§ **SHORT EXERCISE 1**
How many lines in the entries contain the string "context"? Case counts. Give only the number.

§ **DOCUMENT**
Talk:Apportionment paradox

Link to discussion pages

The three pages I merged into "Apportionment paradox" were "Alabama paradox", " New States paradox", and "Population paradox". Here are the existing talk pages for reference: Alabama, New States, Population. (Yes, as of now, New States Paradox has no discussion page.) -- Tklalmighty (talk) 05:02, 22 August 2008 (UTC)

smallest case

I got curious and went looking for the simplest possible example of the Alabama paradox; here it is:

	3 seats		4 seats
population	quota	seats	quota	seats
${\displaystyle 3}$	${\displaystyle 1{\frac {2}{7}}}$	${\displaystyle 1}$	${\displaystyle 1{\frac {5}{7}}}$	${\displaystyle 2}$
${\displaystyle 3}$	${\displaystyle 1{\frac {2}{7}}}$	${\displaystyle 1}$	${\displaystyle 1{\frac {5}{7}}}$	${\displaystyle 2}$
${\displaystyle 1}$	${\displaystyle 0{\frac {3}{7}}}$	${\displaystyle 1}$	${\displaystyle 0{\frac {4}{7}}}$	${\displaystyle 0}$

Excluding the possibility of a zero (since the US Constitution specifies that each State shall have at least one Representative), the simplest case is this:

	6 seats		7 seats
population	quota	seats	quota	seats
${\displaystyle 5}$	${\displaystyle 2{\frac {4}{13}}}$	${\displaystyle 2}$	${\displaystyle 2{\frac {9}{13}}}$	${\displaystyle 3}$
${\displaystyle 5}$	${\displaystyle 2{\frac {4}{13}}}$	${\displaystyle 2}$	${\displaystyle 2{\frac {9}{13}}}$	${\displaystyle 3}$
${\displaystyle 3}$	${\displaystyle 1{\frac {5}{13}}}$	${\displaystyle 2}$	${\displaystyle 1{\frac {8}{13}}}$	${\displaystyle 1}$

—Tamfang (talk) 02:01, 6 November 2008 (UTC)

§ **THE RECORDS**
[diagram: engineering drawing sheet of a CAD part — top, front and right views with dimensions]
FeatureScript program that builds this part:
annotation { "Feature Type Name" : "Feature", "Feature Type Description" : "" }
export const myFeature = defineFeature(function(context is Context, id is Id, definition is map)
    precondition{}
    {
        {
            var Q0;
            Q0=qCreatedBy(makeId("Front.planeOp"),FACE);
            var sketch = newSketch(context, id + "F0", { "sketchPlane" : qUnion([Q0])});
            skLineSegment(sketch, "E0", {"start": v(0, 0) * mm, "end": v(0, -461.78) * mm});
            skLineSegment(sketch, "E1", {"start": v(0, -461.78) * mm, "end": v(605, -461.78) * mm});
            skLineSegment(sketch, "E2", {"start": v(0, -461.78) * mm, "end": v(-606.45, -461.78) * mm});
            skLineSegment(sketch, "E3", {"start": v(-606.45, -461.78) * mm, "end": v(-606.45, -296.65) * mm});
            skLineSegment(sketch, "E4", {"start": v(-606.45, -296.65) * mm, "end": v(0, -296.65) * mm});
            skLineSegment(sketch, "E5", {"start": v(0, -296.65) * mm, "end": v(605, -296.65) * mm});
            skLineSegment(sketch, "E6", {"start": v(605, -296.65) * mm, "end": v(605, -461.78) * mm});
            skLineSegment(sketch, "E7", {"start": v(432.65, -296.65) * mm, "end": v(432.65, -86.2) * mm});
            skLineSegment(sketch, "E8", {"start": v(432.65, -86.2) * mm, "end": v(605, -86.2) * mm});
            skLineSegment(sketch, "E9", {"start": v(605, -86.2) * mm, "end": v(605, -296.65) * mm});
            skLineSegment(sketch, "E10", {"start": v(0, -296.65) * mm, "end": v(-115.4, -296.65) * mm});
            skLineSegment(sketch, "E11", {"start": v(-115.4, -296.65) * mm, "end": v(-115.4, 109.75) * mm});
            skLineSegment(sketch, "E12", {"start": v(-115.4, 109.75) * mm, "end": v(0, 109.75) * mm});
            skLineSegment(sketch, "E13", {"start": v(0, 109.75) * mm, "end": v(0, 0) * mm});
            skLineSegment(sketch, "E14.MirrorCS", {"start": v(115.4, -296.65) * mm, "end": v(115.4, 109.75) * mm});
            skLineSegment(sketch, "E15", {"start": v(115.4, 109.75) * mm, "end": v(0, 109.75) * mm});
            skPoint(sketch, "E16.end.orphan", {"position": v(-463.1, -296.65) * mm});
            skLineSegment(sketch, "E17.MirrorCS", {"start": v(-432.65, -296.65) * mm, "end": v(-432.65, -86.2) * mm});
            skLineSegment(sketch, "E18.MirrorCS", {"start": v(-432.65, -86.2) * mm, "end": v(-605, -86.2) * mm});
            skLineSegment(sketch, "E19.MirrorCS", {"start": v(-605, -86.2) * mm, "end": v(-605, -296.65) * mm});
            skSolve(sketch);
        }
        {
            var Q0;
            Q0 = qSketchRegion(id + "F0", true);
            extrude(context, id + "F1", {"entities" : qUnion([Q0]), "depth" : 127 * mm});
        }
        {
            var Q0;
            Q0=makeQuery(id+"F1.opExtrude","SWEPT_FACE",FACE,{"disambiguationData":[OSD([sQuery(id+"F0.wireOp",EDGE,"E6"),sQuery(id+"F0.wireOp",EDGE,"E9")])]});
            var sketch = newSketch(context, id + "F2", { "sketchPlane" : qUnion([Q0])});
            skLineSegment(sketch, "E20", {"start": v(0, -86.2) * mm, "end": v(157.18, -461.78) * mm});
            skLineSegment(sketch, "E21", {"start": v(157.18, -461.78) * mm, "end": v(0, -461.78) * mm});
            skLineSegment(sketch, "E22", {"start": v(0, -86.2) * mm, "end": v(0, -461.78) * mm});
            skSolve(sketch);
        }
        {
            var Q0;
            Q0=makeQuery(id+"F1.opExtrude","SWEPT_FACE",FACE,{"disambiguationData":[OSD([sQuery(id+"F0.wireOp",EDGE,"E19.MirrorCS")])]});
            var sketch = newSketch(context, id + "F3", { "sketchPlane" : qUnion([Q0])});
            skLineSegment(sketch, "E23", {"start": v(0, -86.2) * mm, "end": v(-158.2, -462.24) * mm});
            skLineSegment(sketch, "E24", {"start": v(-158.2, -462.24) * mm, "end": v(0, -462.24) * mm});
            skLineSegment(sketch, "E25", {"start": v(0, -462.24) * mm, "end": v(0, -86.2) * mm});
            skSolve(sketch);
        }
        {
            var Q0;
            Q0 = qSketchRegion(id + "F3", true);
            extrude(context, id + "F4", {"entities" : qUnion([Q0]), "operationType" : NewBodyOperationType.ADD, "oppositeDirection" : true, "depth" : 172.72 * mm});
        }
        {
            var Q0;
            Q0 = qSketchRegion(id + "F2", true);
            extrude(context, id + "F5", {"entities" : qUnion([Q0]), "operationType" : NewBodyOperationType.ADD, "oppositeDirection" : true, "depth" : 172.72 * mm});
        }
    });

§ **SHORT EXERCISE 2**
Copy the passage of the talk page starting with "Excluding the possibility" and going on through "November 2008 (UTC)", switching "Constitution" to "Charter".

§ **CORRECT RESPONSE 1**
7

§ **CORRECT RESPONSE 2**
Excluding the possibility of a zero (since the US Charter specifies that each State shall have at least one Representative), the simplest case is this:

	6 seats		7 seats
population	quota	seats	quota	seats
${\displaystyle 5}$	${\displaystyle 2{\frac {4}{13}}}$	${\displaystyle 2}$	${\displaystyle 2{\frac {9}{13}}}$	${\displaystyle 3}$
${\displaystyle 5}$	${\displaystyle 2{\frac {4}{13}}}$	${\displaystyle 2}$	${\displaystyle 2{\frac {9}{13}}}$	${\displaystyle 3}$
${\displaystyle 3}$	${\displaystyle 1{\frac {5}{13}}}$	${\displaystyle 2}$	${\displaystyle 1{\frac {8}{13}}}$	${\displaystyle 1}$

—Tamfang (talk) 02:01, 6 November 2008 (UTC)